Problem requirements:
Only those lines in the data below from the line containing "image of neoplastic" through the line containing "immunohistochemical staining of", both included, should be restated word for word.

....

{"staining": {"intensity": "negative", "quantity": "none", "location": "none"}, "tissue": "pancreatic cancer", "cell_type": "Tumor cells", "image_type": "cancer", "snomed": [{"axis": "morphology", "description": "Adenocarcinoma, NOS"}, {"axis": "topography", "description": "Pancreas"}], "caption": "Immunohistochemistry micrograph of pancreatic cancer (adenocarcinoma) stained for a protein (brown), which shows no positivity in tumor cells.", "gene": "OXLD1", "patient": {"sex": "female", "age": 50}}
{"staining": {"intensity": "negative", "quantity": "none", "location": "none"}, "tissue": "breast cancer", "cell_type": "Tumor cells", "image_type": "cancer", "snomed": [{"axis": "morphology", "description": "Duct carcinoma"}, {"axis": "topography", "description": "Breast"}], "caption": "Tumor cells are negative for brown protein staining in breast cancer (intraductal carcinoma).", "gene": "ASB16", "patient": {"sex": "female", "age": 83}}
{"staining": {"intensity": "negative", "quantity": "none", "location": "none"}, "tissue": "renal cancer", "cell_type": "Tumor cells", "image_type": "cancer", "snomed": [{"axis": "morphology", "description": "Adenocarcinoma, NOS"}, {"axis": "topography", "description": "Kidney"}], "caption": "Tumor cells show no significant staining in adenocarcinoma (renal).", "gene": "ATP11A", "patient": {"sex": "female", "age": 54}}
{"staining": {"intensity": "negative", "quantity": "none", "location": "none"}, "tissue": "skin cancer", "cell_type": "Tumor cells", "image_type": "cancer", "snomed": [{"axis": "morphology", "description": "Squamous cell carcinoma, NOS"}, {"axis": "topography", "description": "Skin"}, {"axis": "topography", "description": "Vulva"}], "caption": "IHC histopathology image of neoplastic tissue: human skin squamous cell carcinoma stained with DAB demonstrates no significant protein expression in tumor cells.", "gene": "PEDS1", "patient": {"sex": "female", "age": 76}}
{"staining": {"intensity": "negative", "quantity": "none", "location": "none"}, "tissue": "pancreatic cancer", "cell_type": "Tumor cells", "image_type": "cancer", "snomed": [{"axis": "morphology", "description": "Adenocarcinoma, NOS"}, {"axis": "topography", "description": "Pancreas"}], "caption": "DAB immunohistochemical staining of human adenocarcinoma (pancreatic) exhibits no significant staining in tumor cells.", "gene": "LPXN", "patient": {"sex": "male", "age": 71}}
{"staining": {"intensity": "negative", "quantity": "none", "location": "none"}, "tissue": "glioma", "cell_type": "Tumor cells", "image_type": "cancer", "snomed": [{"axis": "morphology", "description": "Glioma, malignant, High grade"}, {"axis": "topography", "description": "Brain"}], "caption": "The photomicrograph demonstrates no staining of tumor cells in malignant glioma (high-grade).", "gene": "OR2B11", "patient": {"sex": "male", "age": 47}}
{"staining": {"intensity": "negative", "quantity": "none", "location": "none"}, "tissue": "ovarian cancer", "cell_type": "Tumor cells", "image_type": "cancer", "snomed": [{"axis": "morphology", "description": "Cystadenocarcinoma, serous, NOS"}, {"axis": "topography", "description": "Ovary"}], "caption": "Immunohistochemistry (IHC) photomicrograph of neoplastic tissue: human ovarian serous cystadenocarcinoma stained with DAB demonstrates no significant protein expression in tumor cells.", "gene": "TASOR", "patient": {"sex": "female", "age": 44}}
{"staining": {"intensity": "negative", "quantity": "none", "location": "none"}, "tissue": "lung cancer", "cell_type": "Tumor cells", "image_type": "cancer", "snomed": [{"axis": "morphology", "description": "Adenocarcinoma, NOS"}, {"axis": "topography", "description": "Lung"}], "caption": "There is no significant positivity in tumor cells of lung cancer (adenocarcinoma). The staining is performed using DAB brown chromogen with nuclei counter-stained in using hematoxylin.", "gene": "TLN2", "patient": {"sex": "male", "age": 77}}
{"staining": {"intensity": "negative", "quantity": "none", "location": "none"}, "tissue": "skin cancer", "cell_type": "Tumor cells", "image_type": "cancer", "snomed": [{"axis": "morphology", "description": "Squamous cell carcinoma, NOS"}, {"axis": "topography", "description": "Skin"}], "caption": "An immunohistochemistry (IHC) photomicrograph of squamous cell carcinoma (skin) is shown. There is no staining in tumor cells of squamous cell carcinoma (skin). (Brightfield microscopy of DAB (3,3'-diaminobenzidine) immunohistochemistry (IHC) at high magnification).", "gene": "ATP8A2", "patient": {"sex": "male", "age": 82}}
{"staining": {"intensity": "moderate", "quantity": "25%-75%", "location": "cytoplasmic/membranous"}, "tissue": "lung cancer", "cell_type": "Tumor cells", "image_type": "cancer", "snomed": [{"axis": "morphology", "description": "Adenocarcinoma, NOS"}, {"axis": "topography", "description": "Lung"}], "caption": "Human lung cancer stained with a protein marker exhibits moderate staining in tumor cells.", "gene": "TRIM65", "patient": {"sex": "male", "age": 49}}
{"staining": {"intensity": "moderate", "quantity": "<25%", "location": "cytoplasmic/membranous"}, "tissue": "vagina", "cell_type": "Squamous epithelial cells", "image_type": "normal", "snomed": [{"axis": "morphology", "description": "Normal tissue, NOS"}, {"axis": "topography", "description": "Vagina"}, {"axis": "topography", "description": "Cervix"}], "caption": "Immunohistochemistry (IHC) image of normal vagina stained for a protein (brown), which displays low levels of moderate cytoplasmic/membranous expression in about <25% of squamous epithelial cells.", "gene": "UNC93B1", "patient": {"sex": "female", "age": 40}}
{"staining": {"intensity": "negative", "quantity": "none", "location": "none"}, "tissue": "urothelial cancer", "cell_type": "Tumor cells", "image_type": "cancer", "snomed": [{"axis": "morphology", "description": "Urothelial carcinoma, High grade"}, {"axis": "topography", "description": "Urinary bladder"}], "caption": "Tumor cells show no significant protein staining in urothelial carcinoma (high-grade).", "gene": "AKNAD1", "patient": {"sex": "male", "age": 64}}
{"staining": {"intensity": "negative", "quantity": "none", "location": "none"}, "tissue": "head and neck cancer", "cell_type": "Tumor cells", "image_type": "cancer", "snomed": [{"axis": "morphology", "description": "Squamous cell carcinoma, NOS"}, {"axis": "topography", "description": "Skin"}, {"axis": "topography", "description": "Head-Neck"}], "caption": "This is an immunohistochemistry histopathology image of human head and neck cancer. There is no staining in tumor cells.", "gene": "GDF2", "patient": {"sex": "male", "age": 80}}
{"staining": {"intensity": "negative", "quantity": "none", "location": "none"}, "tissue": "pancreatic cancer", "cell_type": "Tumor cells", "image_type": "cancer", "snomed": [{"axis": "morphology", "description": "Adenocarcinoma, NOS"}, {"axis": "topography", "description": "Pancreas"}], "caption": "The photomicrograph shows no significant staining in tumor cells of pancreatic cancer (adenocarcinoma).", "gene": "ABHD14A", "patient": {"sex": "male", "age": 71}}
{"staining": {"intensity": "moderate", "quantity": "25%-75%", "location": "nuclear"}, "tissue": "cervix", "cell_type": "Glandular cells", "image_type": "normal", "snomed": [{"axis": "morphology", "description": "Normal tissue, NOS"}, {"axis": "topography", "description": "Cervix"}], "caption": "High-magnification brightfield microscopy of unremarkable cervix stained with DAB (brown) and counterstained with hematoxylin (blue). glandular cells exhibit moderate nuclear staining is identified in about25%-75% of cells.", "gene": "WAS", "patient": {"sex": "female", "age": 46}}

....

Task answer:
{"staining": {"intensity": "negative", "quantity": "none", "location": "none"}, "tissue": "skin cancer", "cell_type": "Tumor cells", "image_type": "cancer", "snomed": [{"axis": "morphology", "description": "Squamous cell carcinoma, NOS"}, {"axis": "topography", "description": "Skin"}, {"axis": "topography", "description": "Vulva"}], "caption": "IHC histopathology image of neoplastic tissue: human skin squamous cell carcinoma stained with DAB demonstrates no significant protein expression in tumor cells.", "gene": "PEDS1", "patient": {"sex": "female", "age": 76}}
{"staining": {"intensity": "negative", "quantity": "none", "location": "none"}, "tissue": "pancreatic cancer", "cell_type": "Tumor cells", "image_type": "cancer", "snomed": [{"axis": "morphology", "description": "Adenocarcinoma, NOS"}, {"axis": "topography", "description": "Pancreas"}], "caption": "DAB immunohistochemical staining of human adenocarcinoma (pancreatic) exhibits no significant staining in tumor cells.", "gene": "LPXN", "patient": {"sex": "male", "age": 71}}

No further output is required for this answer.